--- PROBLEM STATEMENT ---
In this exercise, print only the lines of the records below from the one with "color: #0f172a ->" through the one with "text: 61-28 ->", inclusive. Pictures are not part of the copy.

--- SUPPLIED MATERIAL ---
---
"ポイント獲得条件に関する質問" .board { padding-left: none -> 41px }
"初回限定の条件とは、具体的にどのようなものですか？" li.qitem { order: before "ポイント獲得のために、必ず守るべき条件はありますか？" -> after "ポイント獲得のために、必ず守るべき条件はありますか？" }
---
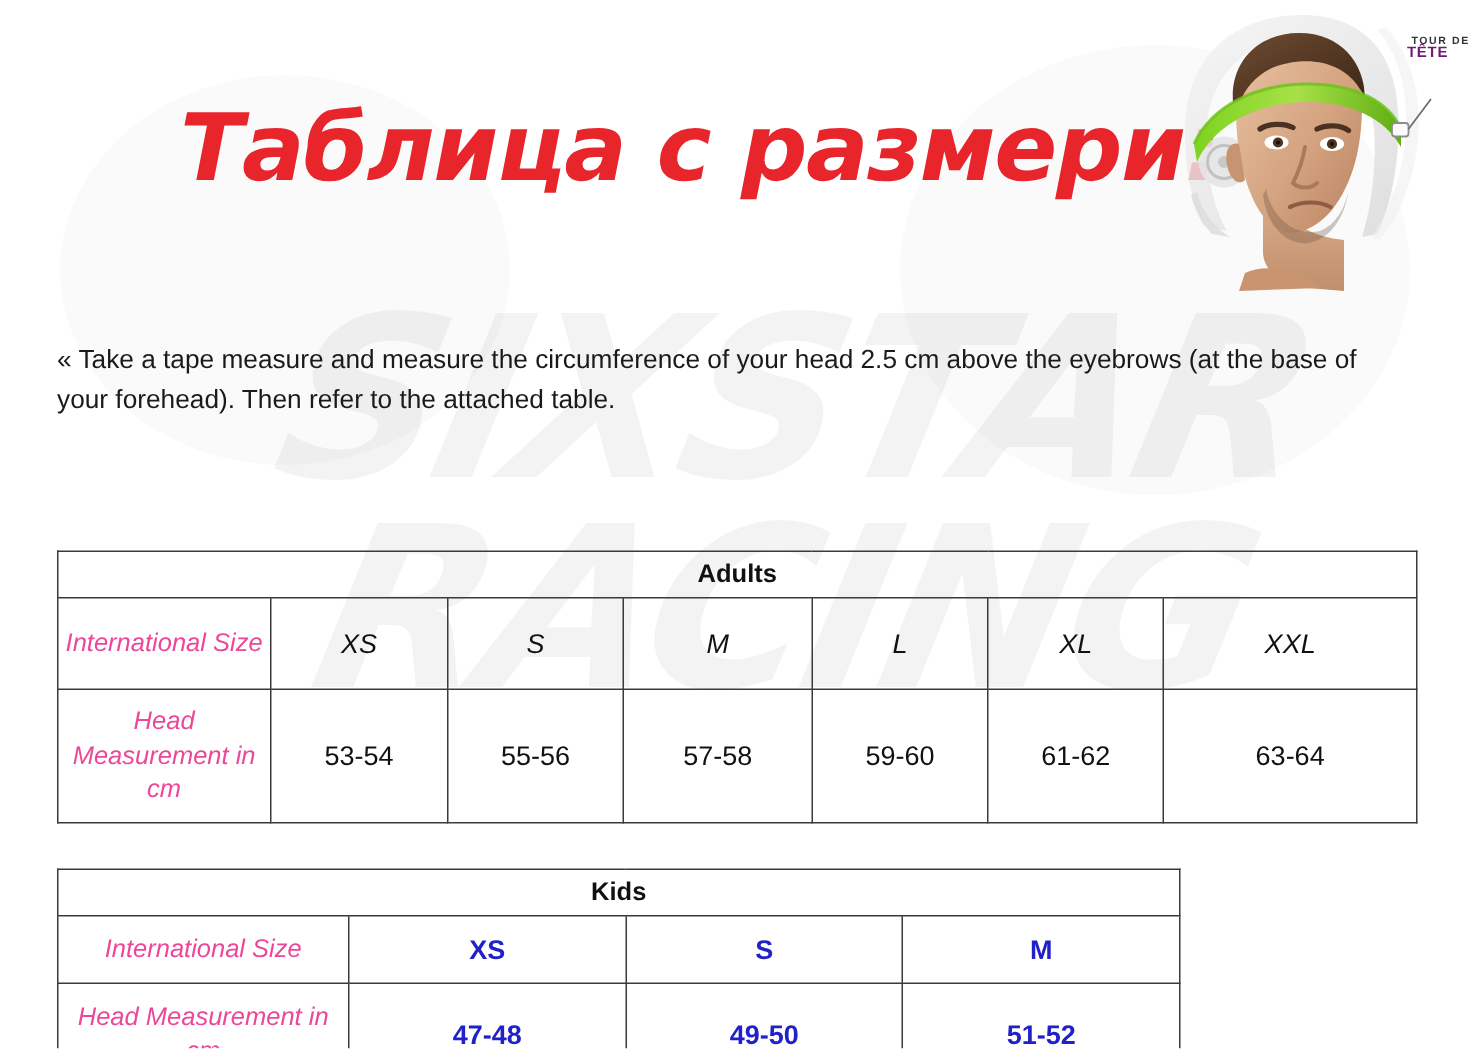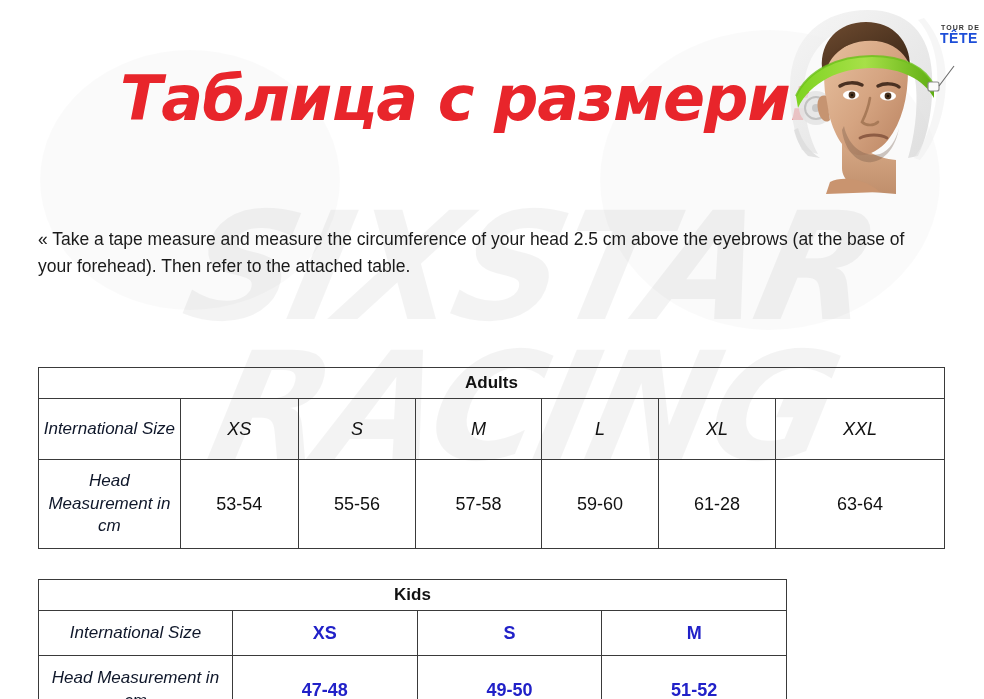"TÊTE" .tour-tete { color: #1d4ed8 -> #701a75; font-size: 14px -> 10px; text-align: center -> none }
---
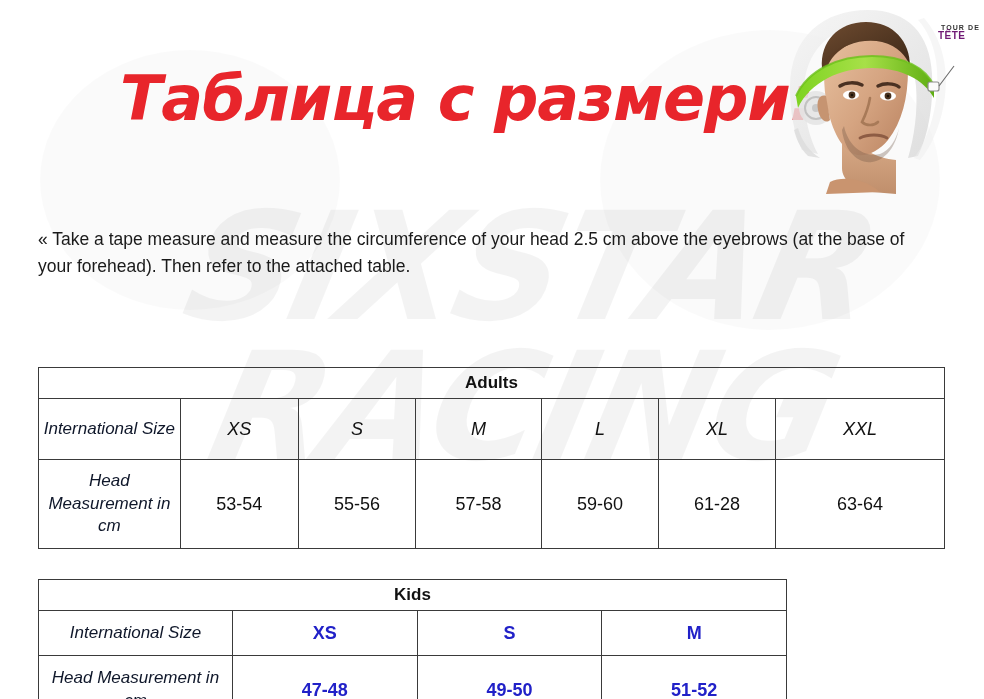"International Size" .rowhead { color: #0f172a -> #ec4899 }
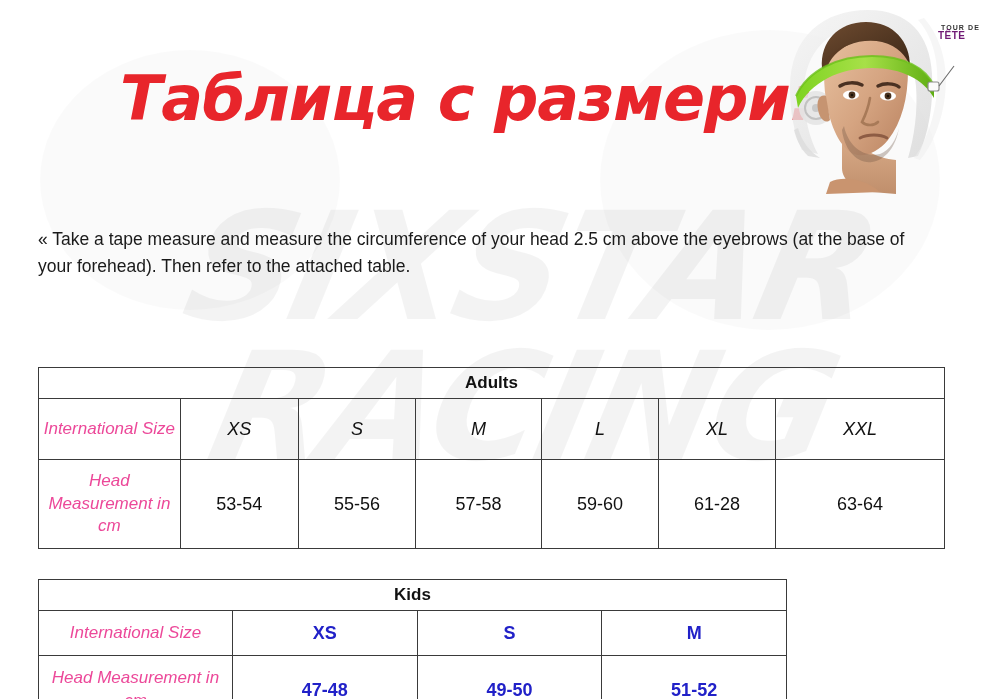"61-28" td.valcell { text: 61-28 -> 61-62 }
---
--- SOLUTION TO THIS TASK ---
"International Size" .rowhead { color: #0f172a -> #ec4899 }
"61-28" td.valcell { text: 61-28 -> 61-62 }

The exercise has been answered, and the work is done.